----- WORKING DATA -----

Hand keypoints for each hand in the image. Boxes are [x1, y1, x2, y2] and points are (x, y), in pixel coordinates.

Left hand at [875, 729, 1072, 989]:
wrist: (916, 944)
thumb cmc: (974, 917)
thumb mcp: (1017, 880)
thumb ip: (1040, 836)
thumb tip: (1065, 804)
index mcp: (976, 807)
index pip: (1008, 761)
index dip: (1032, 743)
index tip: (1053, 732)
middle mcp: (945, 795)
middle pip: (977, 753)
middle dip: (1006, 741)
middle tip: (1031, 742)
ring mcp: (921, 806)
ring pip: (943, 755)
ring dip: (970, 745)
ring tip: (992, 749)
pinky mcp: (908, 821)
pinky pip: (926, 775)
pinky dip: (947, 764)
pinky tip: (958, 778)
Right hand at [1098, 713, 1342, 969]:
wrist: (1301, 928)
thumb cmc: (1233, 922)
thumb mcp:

-----
----- WORKING DATA -----

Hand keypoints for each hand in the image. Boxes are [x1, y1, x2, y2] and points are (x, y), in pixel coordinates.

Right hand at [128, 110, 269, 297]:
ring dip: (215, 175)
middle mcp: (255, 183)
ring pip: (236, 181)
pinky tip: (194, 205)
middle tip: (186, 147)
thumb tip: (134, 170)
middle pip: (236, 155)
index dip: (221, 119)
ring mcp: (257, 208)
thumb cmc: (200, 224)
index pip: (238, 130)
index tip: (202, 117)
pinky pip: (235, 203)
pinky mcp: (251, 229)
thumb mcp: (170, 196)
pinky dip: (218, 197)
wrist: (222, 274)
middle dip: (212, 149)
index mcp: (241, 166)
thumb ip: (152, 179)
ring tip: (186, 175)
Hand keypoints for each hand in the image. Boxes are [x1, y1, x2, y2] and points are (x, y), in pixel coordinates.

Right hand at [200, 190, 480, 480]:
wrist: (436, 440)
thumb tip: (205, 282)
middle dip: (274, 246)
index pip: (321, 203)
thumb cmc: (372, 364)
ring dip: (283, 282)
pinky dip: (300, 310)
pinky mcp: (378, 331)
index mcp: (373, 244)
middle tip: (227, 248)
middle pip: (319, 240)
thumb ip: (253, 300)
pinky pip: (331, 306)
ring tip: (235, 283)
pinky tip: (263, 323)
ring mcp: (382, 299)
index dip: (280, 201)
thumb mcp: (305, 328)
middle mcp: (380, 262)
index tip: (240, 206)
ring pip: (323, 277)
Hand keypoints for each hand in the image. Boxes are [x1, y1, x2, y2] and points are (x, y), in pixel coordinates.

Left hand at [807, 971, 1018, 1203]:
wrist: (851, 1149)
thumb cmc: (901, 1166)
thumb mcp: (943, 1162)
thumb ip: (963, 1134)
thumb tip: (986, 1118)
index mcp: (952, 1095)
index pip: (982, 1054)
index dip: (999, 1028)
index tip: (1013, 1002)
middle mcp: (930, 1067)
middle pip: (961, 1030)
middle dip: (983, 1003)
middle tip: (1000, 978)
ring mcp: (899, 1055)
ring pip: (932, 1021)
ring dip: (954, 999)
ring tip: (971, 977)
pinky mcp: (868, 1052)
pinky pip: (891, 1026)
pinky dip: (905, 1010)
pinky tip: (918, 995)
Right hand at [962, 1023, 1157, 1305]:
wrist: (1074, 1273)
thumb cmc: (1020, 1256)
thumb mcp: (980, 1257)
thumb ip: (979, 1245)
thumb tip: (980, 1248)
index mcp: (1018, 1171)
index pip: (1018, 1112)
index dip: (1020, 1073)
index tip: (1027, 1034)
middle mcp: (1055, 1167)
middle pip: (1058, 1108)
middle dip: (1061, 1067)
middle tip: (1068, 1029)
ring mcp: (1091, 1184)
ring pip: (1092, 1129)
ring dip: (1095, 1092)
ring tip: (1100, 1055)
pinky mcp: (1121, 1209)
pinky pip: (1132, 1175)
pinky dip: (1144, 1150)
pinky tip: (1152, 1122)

-----
----- WORKING DATA -----

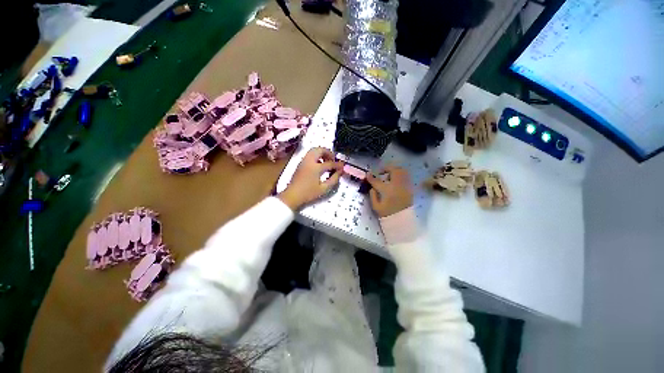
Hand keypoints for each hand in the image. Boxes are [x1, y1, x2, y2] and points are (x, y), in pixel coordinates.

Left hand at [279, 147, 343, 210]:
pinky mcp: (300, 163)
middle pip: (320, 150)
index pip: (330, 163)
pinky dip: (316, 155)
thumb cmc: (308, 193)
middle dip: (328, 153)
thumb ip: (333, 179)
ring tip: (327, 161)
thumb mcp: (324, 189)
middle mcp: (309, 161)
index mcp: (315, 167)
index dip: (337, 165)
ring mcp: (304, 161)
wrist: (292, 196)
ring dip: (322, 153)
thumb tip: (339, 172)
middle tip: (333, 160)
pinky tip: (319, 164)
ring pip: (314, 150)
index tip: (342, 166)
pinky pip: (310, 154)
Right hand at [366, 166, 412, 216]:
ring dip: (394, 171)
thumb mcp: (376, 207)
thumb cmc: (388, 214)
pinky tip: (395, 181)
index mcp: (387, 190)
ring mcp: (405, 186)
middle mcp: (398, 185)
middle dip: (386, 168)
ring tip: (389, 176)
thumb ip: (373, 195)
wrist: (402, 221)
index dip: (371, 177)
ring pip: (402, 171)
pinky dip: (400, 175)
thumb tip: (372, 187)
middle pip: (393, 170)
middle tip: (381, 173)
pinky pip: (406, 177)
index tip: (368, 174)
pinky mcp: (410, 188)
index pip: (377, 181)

-----

» EXERCISE INSTRUCTIONS: Only one stretch of the entries above is wanted: the lines from the one containing "thumb mcp: (376, 207)" through the one containing "ring pip: (402, 171)". Please reproduce it exactly.

» EXERCISE RESULT:
thumb mcp: (376, 207)
thumb cmc: (388, 214)
pinky tip: (395, 181)
index mcp: (387, 190)
ring mcp: (405, 186)
middle mcp: (398, 185)
middle dip: (386, 168)
ring tip: (389, 176)
thumb ip: (373, 195)
wrist: (402, 221)
index dip: (371, 177)
ring pip: (402, 171)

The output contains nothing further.